The BE COOL Treatments (Batroxobin, oxygEn, Conditioning, and cOOLing): Emerging Adjunct Therapies for Ischemic Cerebrovascular Disease

Abstract

Ischemic cerebrovascular disease (ICD), the most common neurological disease worldwide, can be classified based on the onset time (acute/chronic) and the type of cerebral blood vessel involved (artery or venous sinus). Classifications include acute ischemic stroke (AIS)/transient ischemic attack (TIA), chronic cerebral circulation insufficiency (CCCI), acute cerebral venous sinus thrombosis (CVST), and chronic cerebrospinal venous insufficiency (CCSVI). The pathogenesis of cerebral arterial ischemia may be correlated with cerebral venous ischemia through decreased cerebral perfusion. The core treatment goals for both arterial and venous ICDs include perfusion recovery, reduction of cerebral ischemic injury, and preservation of the neuronal integrity of the involved region as soon as possible; however, therapy based on the current guidelines for either acute ischemic events or chronic cerebral ischemia is not ideal because the recurrence rate of AIS or CVST is still very high.

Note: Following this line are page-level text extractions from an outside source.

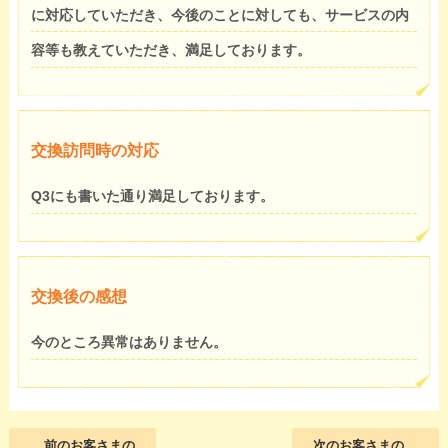
に対応していただき、今後のことに対しても、サービスの内
容等も教えていただき、満足しております。
交換訪問時の対応
Q3にも書いた通り満足しております。
交換後の感想
今のところ異常はありません。
前のお客さまの
次のお客さまの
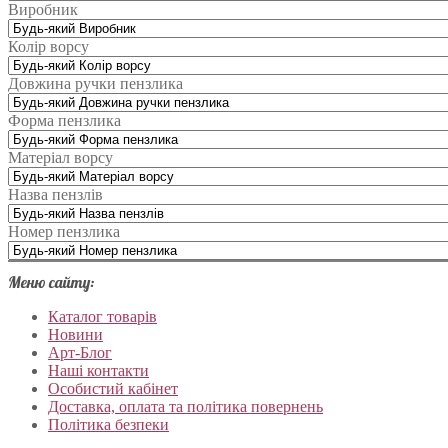
Виробник
Колір ворсу
Довжина ручки пензлика
Форма пензлика
Матеріал ворсу
Назва пензлів
Номер пензлика
Меню сайту:
Каталог товарів
Новини
Арт-Блог
Наші контакти
Особистий кабінет
Доставка, оплата та політика повернень
Політика безпеки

Therefore, this review discusses the neuroprotective effects of four novel potential ICD treatments with high translation rates, known as the BE COOL treatments (Batroxobin, oxygEn, Conditioning, and cOOLing), and subsequently analyzes how BE COOL treatments are used in clinical settings. The combination of batroxobin, oxygen, conditioning, and cooling may be a promising intervention for preserving ischemic tissues.

Keywords: batroxobin; hypothermia; ischemic cerebrovascular disease; normobaric hyperoxia (NBO); remote ischemic conditioning (RIC).